*Task to carry out*. Retype every entry precisely and keep each line whole.

(Records from a data source)
#####

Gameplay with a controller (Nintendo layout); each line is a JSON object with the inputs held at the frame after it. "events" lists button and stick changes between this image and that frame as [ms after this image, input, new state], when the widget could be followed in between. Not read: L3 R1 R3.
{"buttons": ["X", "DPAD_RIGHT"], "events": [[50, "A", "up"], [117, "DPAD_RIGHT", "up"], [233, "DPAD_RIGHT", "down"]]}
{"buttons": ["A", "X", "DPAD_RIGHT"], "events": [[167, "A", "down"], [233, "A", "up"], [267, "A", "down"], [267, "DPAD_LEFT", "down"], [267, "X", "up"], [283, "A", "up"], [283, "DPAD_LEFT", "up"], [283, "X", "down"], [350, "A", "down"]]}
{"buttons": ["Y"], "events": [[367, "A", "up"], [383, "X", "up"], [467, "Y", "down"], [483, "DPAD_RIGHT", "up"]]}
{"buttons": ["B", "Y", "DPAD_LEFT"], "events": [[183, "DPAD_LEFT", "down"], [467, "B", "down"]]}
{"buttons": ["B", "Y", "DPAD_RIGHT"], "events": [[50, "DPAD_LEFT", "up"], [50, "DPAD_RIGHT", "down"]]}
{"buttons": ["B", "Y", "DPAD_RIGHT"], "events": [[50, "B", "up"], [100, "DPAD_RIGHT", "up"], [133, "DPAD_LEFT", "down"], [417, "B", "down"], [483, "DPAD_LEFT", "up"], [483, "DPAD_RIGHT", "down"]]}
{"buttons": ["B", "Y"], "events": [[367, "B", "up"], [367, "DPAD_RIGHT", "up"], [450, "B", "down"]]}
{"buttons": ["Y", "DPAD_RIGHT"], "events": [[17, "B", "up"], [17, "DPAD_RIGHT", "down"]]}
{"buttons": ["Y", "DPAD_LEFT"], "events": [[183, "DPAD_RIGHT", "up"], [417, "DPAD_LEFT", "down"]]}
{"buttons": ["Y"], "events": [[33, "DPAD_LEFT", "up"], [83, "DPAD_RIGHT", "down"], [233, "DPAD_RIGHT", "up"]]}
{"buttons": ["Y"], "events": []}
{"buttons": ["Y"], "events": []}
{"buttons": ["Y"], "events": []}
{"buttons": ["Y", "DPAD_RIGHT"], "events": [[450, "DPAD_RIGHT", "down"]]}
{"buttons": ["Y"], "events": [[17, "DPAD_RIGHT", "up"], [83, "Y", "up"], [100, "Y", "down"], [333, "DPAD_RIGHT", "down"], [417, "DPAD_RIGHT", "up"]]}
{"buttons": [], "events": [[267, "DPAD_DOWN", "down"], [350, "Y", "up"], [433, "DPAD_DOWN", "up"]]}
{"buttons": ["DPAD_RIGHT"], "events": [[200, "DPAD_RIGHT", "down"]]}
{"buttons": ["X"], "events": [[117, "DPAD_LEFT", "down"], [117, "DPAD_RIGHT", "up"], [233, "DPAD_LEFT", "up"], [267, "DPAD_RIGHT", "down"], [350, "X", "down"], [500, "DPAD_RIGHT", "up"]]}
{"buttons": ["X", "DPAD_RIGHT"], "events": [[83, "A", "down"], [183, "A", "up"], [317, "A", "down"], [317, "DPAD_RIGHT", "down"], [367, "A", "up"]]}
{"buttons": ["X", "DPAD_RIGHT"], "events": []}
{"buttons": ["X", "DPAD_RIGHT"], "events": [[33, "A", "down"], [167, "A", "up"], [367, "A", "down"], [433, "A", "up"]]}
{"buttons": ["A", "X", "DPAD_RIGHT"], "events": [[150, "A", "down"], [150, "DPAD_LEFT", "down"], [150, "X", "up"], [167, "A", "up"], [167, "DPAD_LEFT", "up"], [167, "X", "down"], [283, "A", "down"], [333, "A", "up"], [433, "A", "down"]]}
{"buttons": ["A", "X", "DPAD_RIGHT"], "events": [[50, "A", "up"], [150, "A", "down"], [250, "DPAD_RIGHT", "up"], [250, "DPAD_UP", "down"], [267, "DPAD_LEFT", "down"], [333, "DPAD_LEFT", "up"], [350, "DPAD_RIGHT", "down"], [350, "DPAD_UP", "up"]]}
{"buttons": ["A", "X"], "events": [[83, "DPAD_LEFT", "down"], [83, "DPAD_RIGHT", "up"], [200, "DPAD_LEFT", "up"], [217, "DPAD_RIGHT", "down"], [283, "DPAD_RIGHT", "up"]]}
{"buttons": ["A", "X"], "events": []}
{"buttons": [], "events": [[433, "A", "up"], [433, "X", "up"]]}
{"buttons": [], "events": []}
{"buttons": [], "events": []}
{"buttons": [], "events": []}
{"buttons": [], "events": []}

#####

*Reply*.
Gameplay with a controller (Nintendo layout); each line is a JSON object with the inputs held at the frame after it. "events" lists button and stick changes between this image and that frame as [ms after this image, input, new state], when the widget could be followed in between. Not read: L3 R1 R3.
{"buttons": ["X", "DPAD_RIGHT"], "events": [[50, "A", "up"], [117, "DPAD_RIGHT", "up"], [233, "DPAD_RIGHT", "down"]]}
{"buttons": ["A", "X", "DPAD_RIGHT"], "events": [[167, "A", "down"], [233, "A", "up"], [267, "A", "down"], [267, "DPAD_LEFT", "down"], [267, "X", "up"], [283, "A", "up"], [283, "DPAD_LEFT", "up"], [283, "X", "down"], [350, "A", "down"]]}
{"buttons": ["Y"], "events": [[367, "A", "up"], [383, "X", "up"], [467, "Y", "down"], [483, "DPAD_RIGHT", "up"]]}
{"buttons": ["B", "Y", "DPAD_LEFT"], "events": [[183, "DPAD_LEFT", "down"], [467, "B", "down"]]}
{"buttons": ["B", "Y", "DPAD_RIGHT"], "events": [[50, "DPAD_LEFT", "up"], [50, "DPAD_RIGHT", "down"]]}
{"buttons": ["B", "Y", "DPAD_RIGHT"], "events": [[50, "B", "up"], [100, "DPAD_RIGHT", "up"], [133, "DPAD_LEFT", "down"], [417, "B", "down"], [483, "DPAD_LEFT", "up"], [483, "DPAD_RIGHT", "down"]]}
{"buttons": ["B", "Y"], "events": [[367, "B", "up"], [367, "DPAD_RIGHT", "up"], [450, "B", "down"]]}
{"buttons": ["Y", "DPAD_RIGHT"], "events": [[17, "B", "up"], [17, "DPAD_RIGHT", "down"]]}
{"buttons": ["Y", "DPAD_LEFT"], "events": [[183, "DPAD_RIGHT", "up"], [417, "DPAD_LEFT", "down"]]}
{"buttons": ["Y"], "events": [[33, "DPAD_LEFT", "up"], [83, "DPAD_RIGHT", "down"], [233, "DPAD_RIGHT", "up"]]}
{"buttons": ["Y"], "events": []}
{"buttons": ["Y"], "events": []}
{"buttons": ["Y"], "events": []}
{"buttons": ["Y", "DPAD_RIGHT"], "events": [[450, "DPAD_RIGHT", "down"]]}
{"buttons": ["Y"], "events": [[17, "DPAD_RIGHT", "up"], [83, "Y", "up"], [100, "Y", "down"], [333, "DPAD_RIGHT", "down"], [417, "DPAD_RIGHT", "up"]]}
{"buttons": [], "events": [[267, "DPAD_DOWN", "down"], [350, "Y", "up"], [433, "DPAD_DOWN", "up"]]}
{"buttons": ["DPAD_RIGHT"], "events": [[200, "DPAD_RIGHT", "down"]]}
{"buttons": ["X"], "events": [[117, "DPAD_LEFT", "down"], [117, "DPAD_RIGHT", "up"], [233, "DPAD_LEFT", "up"], [267, "DPAD_RIGHT", "down"], [350, "X", "down"], [500, "DPAD_RIGHT", "up"]]}
{"buttons": ["X", "DPAD_RIGHT"], "events": [[83, "A", "down"], [183, "A", "up"], [317, "A", "down"], [317, "DPAD_RIGHT", "down"], [367, "A", "up"]]}
{"buttons": ["X", "DPAD_RIGHT"], "events": []}
{"buttons": ["X", "DPAD_RIGHT"], "events": [[33, "A", "down"], [167, "A", "up"], [367, "A", "down"], [433, "A", "up"]]}
{"buttons": ["A", "X", "DPAD_RIGHT"], "events": [[150, "A", "down"], [150, "DPAD_LEFT", "down"], [150, "X", "up"], [167, "A", "up"], [167, "DPAD_LEFT", "up"], [167, "X", "down"], [283, "A", "down"], [333, "A", "up"], [433, "A", "down"]]}
{"buttons": ["A", "X", "DPAD_RIGHT"], "events": [[50, "A", "up"], [150, "A", "down"], [250, "DPAD_RIGHT", "up"], [250, "DPAD_UP", "down"], [267, "DPAD_LEFT", "down"], [333, "DPAD_LEFT", "up"], [350, "DPAD_RIGHT", "down"], [350, "DPAD_UP", "up"]]}
{"buttons": ["A", "X"], "events": [[83, "DPAD_LEFT", "down"], [83, "DPAD_RIGHT", "up"], [200, "DPAD_LEFT", "up"], [217, "DPAD_RIGHT", "down"], [283, "DPAD_RIGHT", "up"]]}
{"buttons": ["A", "X"], "events": []}
{"buttons": [], "events": [[433, "A", "up"], [433, "X", "up"]]}
{"buttons": [], "events": []}
{"buttons": [], "events": []}
{"buttons": [], "events": []}
{"buttons": [], "events": []}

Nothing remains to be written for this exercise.